How could it be meaningful if one, close to death and having nothing else to lose, mumbled a few words? Wouldn't it have been a more meaningful conversion if that lead to a transformed life – one dedicated to understanding, self-discipline, self-understanding, understanding of others, compassion, and a real desire to end the suffering of all living things in any ways possible?

Yet, all we are given is: "I accept Jesus as my Lord and Savior." Okay. Now what?
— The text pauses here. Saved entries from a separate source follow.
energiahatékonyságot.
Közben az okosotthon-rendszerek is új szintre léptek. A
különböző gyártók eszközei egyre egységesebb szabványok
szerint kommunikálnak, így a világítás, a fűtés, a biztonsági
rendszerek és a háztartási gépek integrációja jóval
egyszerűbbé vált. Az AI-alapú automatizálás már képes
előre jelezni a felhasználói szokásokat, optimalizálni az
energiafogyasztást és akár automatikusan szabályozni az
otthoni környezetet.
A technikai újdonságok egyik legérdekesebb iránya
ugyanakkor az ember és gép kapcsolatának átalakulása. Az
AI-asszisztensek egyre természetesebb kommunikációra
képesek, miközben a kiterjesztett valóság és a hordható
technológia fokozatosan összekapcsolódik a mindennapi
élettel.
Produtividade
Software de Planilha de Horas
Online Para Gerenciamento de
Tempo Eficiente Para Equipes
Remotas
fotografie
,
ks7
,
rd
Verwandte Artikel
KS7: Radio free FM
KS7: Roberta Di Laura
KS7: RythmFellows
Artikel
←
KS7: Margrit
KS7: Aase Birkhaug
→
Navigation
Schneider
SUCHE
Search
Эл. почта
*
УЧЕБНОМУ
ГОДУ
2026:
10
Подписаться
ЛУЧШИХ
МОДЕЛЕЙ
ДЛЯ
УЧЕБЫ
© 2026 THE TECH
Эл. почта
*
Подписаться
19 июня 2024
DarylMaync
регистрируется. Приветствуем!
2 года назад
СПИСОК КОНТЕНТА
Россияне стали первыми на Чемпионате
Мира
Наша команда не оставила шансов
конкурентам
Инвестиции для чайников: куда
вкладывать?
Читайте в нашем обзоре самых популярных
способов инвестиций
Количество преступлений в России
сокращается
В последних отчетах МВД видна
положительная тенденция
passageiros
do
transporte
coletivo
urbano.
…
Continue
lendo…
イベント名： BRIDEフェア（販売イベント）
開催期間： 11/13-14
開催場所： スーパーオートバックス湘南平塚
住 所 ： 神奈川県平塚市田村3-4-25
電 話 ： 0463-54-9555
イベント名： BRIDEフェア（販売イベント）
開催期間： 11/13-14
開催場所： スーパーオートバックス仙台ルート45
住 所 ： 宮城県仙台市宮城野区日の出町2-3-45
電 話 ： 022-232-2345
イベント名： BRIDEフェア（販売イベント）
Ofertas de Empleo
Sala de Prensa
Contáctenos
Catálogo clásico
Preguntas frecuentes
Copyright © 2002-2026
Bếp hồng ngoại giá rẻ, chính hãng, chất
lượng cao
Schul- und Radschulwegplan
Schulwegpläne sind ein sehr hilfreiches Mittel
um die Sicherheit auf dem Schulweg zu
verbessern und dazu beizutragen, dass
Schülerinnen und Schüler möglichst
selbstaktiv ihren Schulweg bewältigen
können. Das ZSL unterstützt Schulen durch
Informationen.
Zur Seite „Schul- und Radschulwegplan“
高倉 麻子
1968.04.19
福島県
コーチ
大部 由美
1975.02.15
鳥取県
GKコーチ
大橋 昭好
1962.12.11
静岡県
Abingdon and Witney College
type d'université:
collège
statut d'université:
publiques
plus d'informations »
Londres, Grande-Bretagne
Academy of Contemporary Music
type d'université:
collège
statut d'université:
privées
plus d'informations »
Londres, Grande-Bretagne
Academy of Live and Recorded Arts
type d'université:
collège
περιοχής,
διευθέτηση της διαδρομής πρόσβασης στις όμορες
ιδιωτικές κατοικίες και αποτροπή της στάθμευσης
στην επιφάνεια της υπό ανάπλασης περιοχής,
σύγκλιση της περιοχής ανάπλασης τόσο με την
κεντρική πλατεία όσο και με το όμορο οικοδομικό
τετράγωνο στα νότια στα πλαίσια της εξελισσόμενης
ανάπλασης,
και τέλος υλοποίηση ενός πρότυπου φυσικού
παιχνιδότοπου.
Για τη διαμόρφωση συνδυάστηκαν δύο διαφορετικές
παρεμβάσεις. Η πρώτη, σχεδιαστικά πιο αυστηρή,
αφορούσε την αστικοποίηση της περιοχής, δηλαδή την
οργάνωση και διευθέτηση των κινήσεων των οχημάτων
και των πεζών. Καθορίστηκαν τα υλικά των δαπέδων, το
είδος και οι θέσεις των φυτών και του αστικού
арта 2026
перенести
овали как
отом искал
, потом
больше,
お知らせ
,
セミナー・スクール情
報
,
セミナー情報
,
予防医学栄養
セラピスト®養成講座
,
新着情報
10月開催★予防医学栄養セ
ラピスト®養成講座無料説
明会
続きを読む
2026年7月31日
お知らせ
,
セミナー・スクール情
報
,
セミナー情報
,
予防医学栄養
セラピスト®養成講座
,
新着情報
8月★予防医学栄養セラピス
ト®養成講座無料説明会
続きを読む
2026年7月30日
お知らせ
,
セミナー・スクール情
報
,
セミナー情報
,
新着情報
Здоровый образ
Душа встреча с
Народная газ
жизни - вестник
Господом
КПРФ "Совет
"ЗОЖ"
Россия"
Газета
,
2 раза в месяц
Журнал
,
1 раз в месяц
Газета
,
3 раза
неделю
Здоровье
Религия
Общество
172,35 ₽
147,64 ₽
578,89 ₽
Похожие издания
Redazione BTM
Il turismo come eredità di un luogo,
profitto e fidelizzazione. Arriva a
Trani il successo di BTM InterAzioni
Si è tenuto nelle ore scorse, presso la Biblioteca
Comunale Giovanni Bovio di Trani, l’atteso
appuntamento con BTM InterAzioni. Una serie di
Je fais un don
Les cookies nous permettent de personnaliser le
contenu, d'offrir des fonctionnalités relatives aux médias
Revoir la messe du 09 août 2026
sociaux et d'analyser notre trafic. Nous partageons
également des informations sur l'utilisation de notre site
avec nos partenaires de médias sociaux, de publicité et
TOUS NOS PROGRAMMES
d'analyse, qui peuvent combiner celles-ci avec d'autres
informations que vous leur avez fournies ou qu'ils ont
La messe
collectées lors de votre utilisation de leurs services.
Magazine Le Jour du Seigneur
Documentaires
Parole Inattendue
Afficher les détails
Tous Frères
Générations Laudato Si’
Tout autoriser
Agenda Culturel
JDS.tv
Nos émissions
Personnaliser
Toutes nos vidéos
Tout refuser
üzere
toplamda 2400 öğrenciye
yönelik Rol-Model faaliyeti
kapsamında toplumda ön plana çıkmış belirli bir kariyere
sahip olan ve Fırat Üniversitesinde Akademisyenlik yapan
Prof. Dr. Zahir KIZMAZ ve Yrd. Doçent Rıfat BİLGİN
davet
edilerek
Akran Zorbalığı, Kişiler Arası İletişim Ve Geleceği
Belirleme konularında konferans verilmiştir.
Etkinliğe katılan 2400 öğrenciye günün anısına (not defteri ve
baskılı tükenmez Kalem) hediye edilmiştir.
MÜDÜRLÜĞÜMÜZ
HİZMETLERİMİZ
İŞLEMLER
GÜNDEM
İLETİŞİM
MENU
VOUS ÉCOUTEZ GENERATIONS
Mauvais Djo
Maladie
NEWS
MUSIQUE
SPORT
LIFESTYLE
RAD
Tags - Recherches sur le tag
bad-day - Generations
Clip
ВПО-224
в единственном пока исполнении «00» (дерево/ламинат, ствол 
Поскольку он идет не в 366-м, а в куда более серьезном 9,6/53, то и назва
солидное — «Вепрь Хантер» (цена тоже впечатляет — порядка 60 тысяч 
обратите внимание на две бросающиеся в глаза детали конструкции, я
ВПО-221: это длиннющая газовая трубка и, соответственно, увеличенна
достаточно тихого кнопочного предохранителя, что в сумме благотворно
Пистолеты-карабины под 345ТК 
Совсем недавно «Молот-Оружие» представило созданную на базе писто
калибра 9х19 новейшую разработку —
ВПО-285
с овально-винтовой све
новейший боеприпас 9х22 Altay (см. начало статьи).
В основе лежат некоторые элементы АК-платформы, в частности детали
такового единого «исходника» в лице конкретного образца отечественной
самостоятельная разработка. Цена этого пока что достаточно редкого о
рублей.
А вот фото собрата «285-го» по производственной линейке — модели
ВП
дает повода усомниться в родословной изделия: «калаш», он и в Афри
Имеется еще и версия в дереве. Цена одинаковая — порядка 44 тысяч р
The question, "Now what?" is in large part why people are turning away from churches today. Why give up a lazy Sunday morning to get dressed, drive across town, and sit up straight for an hour to get nothing but platitudes (plus a sound and lights show from a Christian rock band)? There's got to be something more, we think. There's got to be.

But where do we find it?


A Christianity oriented toward transformation would look very different from what we see now. It would care less about counting converts and more about cultivating attention, self-knowledge, ethical maturity, emotional honesty, compassion, and the ability to remain present to suffering — in ourselves and in others. It would treat spiritual life not as a single decision, but as a lifelong discipline of becoming more conscious, more responsible, and more capable of love.

We used to have this – in fact, what passes for faith today isn’t even close to how Christianity began.

Long before it became a belief system obsessed with correct answers and instant salvation, it functioned as a school of transformation — a path, a practice, a way of reshaping perception, character, and consciousness itself. Jesus was not primarily understood as a divine transaction manager. He was understood as a guide: someone who led people through inner change, through death and rebirth of the self, through a reorientation of desire, attention, and identity.

In other words, Christianity once had a psychology, not just a theology. A method, not just a message.

That deeper Christianity is still there, buried under centuries of simplification, institutional habits, and spiritual shortcuts. It shows up in the early mystical traditions — in figures like Origen and the Desert Mothers and Fathers, in alternative gospels, in forgotten practices of attention and self-knowledge — in a version of the faith that cared far more about who you were becoming than what you claimed to believe.

This piece is just the threshold.

What follows — in future essays — is a return to that older question:

Not “Are you saved?”
But: What is this path actually doing to your soul?